- Subtropical Depression Four became better organized and formed Monday afternoon.
- It is located far off the East Coast and is not expected to impact land.
- If it strengthened, it would be named Dolly.
Subtropical Depression Four has formed in the Atlantic Ocean, but it will remain well off the East Coast of the United States.
The National Hurricane Center initiated advisories on Subtropical Depression Four on Monday as it moved over an area of warmer water in the Gulf Stream. However, it is expected to be short-lived and become absorbed by a larger area of low pressure or dissipate midweek.
This system is moving toward the east-northeast and then will turn northeastward on Tuesday. It might strengthen briefly into a subtropical storm, and if it does, it would be named Dolly.
The main impact from this system will likely be some minor swells toward Nova Scotia and other parts of Atlantic Canada, but it poses no direct threat to the U.S. East Coast.
Difference Between Tropical and Subtropical Storms
When an area of low pressure forms over water with sea-surface temperatures of at least 70 degrees, a subtropical low can form. This is due to the storm’s core becoming warm, deriving some of its energy from latent heat, or energy released when water vapor that evaporated from the warm water is condensed into liquid.

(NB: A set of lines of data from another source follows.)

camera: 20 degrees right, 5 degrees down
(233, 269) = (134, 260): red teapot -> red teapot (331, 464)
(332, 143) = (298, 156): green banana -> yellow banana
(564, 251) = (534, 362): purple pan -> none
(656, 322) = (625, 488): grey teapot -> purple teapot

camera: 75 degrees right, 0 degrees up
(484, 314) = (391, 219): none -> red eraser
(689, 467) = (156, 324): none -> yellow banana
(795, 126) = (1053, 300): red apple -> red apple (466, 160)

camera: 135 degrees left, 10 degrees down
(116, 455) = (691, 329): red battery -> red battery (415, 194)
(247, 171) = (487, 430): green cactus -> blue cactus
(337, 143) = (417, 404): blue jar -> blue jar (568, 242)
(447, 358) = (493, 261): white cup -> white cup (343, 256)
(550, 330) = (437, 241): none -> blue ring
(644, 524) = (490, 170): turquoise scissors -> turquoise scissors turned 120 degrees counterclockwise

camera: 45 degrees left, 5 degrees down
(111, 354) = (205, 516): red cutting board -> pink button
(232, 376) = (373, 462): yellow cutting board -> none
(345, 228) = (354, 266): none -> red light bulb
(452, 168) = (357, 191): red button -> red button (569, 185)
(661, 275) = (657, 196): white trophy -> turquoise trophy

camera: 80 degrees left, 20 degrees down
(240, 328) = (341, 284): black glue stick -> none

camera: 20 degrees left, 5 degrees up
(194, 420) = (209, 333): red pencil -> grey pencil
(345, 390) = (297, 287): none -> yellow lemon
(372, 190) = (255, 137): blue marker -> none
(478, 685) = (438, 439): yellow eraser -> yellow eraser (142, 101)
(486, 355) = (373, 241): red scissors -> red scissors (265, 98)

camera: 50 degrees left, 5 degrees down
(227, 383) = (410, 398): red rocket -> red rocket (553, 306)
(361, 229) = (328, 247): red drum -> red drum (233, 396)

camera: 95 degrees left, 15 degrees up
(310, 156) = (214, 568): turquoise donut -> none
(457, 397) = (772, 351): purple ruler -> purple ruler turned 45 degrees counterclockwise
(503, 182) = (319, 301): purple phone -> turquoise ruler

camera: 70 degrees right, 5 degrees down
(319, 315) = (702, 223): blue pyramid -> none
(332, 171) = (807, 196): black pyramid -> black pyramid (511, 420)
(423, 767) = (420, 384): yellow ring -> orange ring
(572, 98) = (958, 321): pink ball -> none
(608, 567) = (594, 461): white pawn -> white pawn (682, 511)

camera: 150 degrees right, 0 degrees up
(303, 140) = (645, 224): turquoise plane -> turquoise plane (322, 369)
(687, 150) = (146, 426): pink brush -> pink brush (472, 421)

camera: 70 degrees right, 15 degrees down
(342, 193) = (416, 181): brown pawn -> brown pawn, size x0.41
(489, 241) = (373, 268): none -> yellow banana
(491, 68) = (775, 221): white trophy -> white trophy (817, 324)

A subtropical storm or depression exhibits features of both tropical and non-tropical systems. This includes no cold or warm fronts, a broad wind field and thunderstorms removed some distance from the center of circulation.
Mature subtropical systems also often have a large, cloud-free center and a less symmetric wind field. Maximum sustained winds are also much farther from the center, while the strongest winds in a tropical storm are close to the center.
Subtropical cyclones are typically associated with upper-level lows and have colder temperatures aloft, whereas tropical cyclones are completely warm-core and upper-level high-pressure systems overhead help facilitate their intensification.
If a subtropical storm remains over warm water, thunderstorms can build close enough to the center of circulation, and latent heat from the thunderstorms can warm the air enough to create a fully tropical storm.
As a result, the strongest winds and rain become closer to the center, and, in time, further intensification becomes possible.
The NHC issues advisories and forecasts for subtropical depressions and storms. They are assigned a number or name, just like a tropical depression or storm.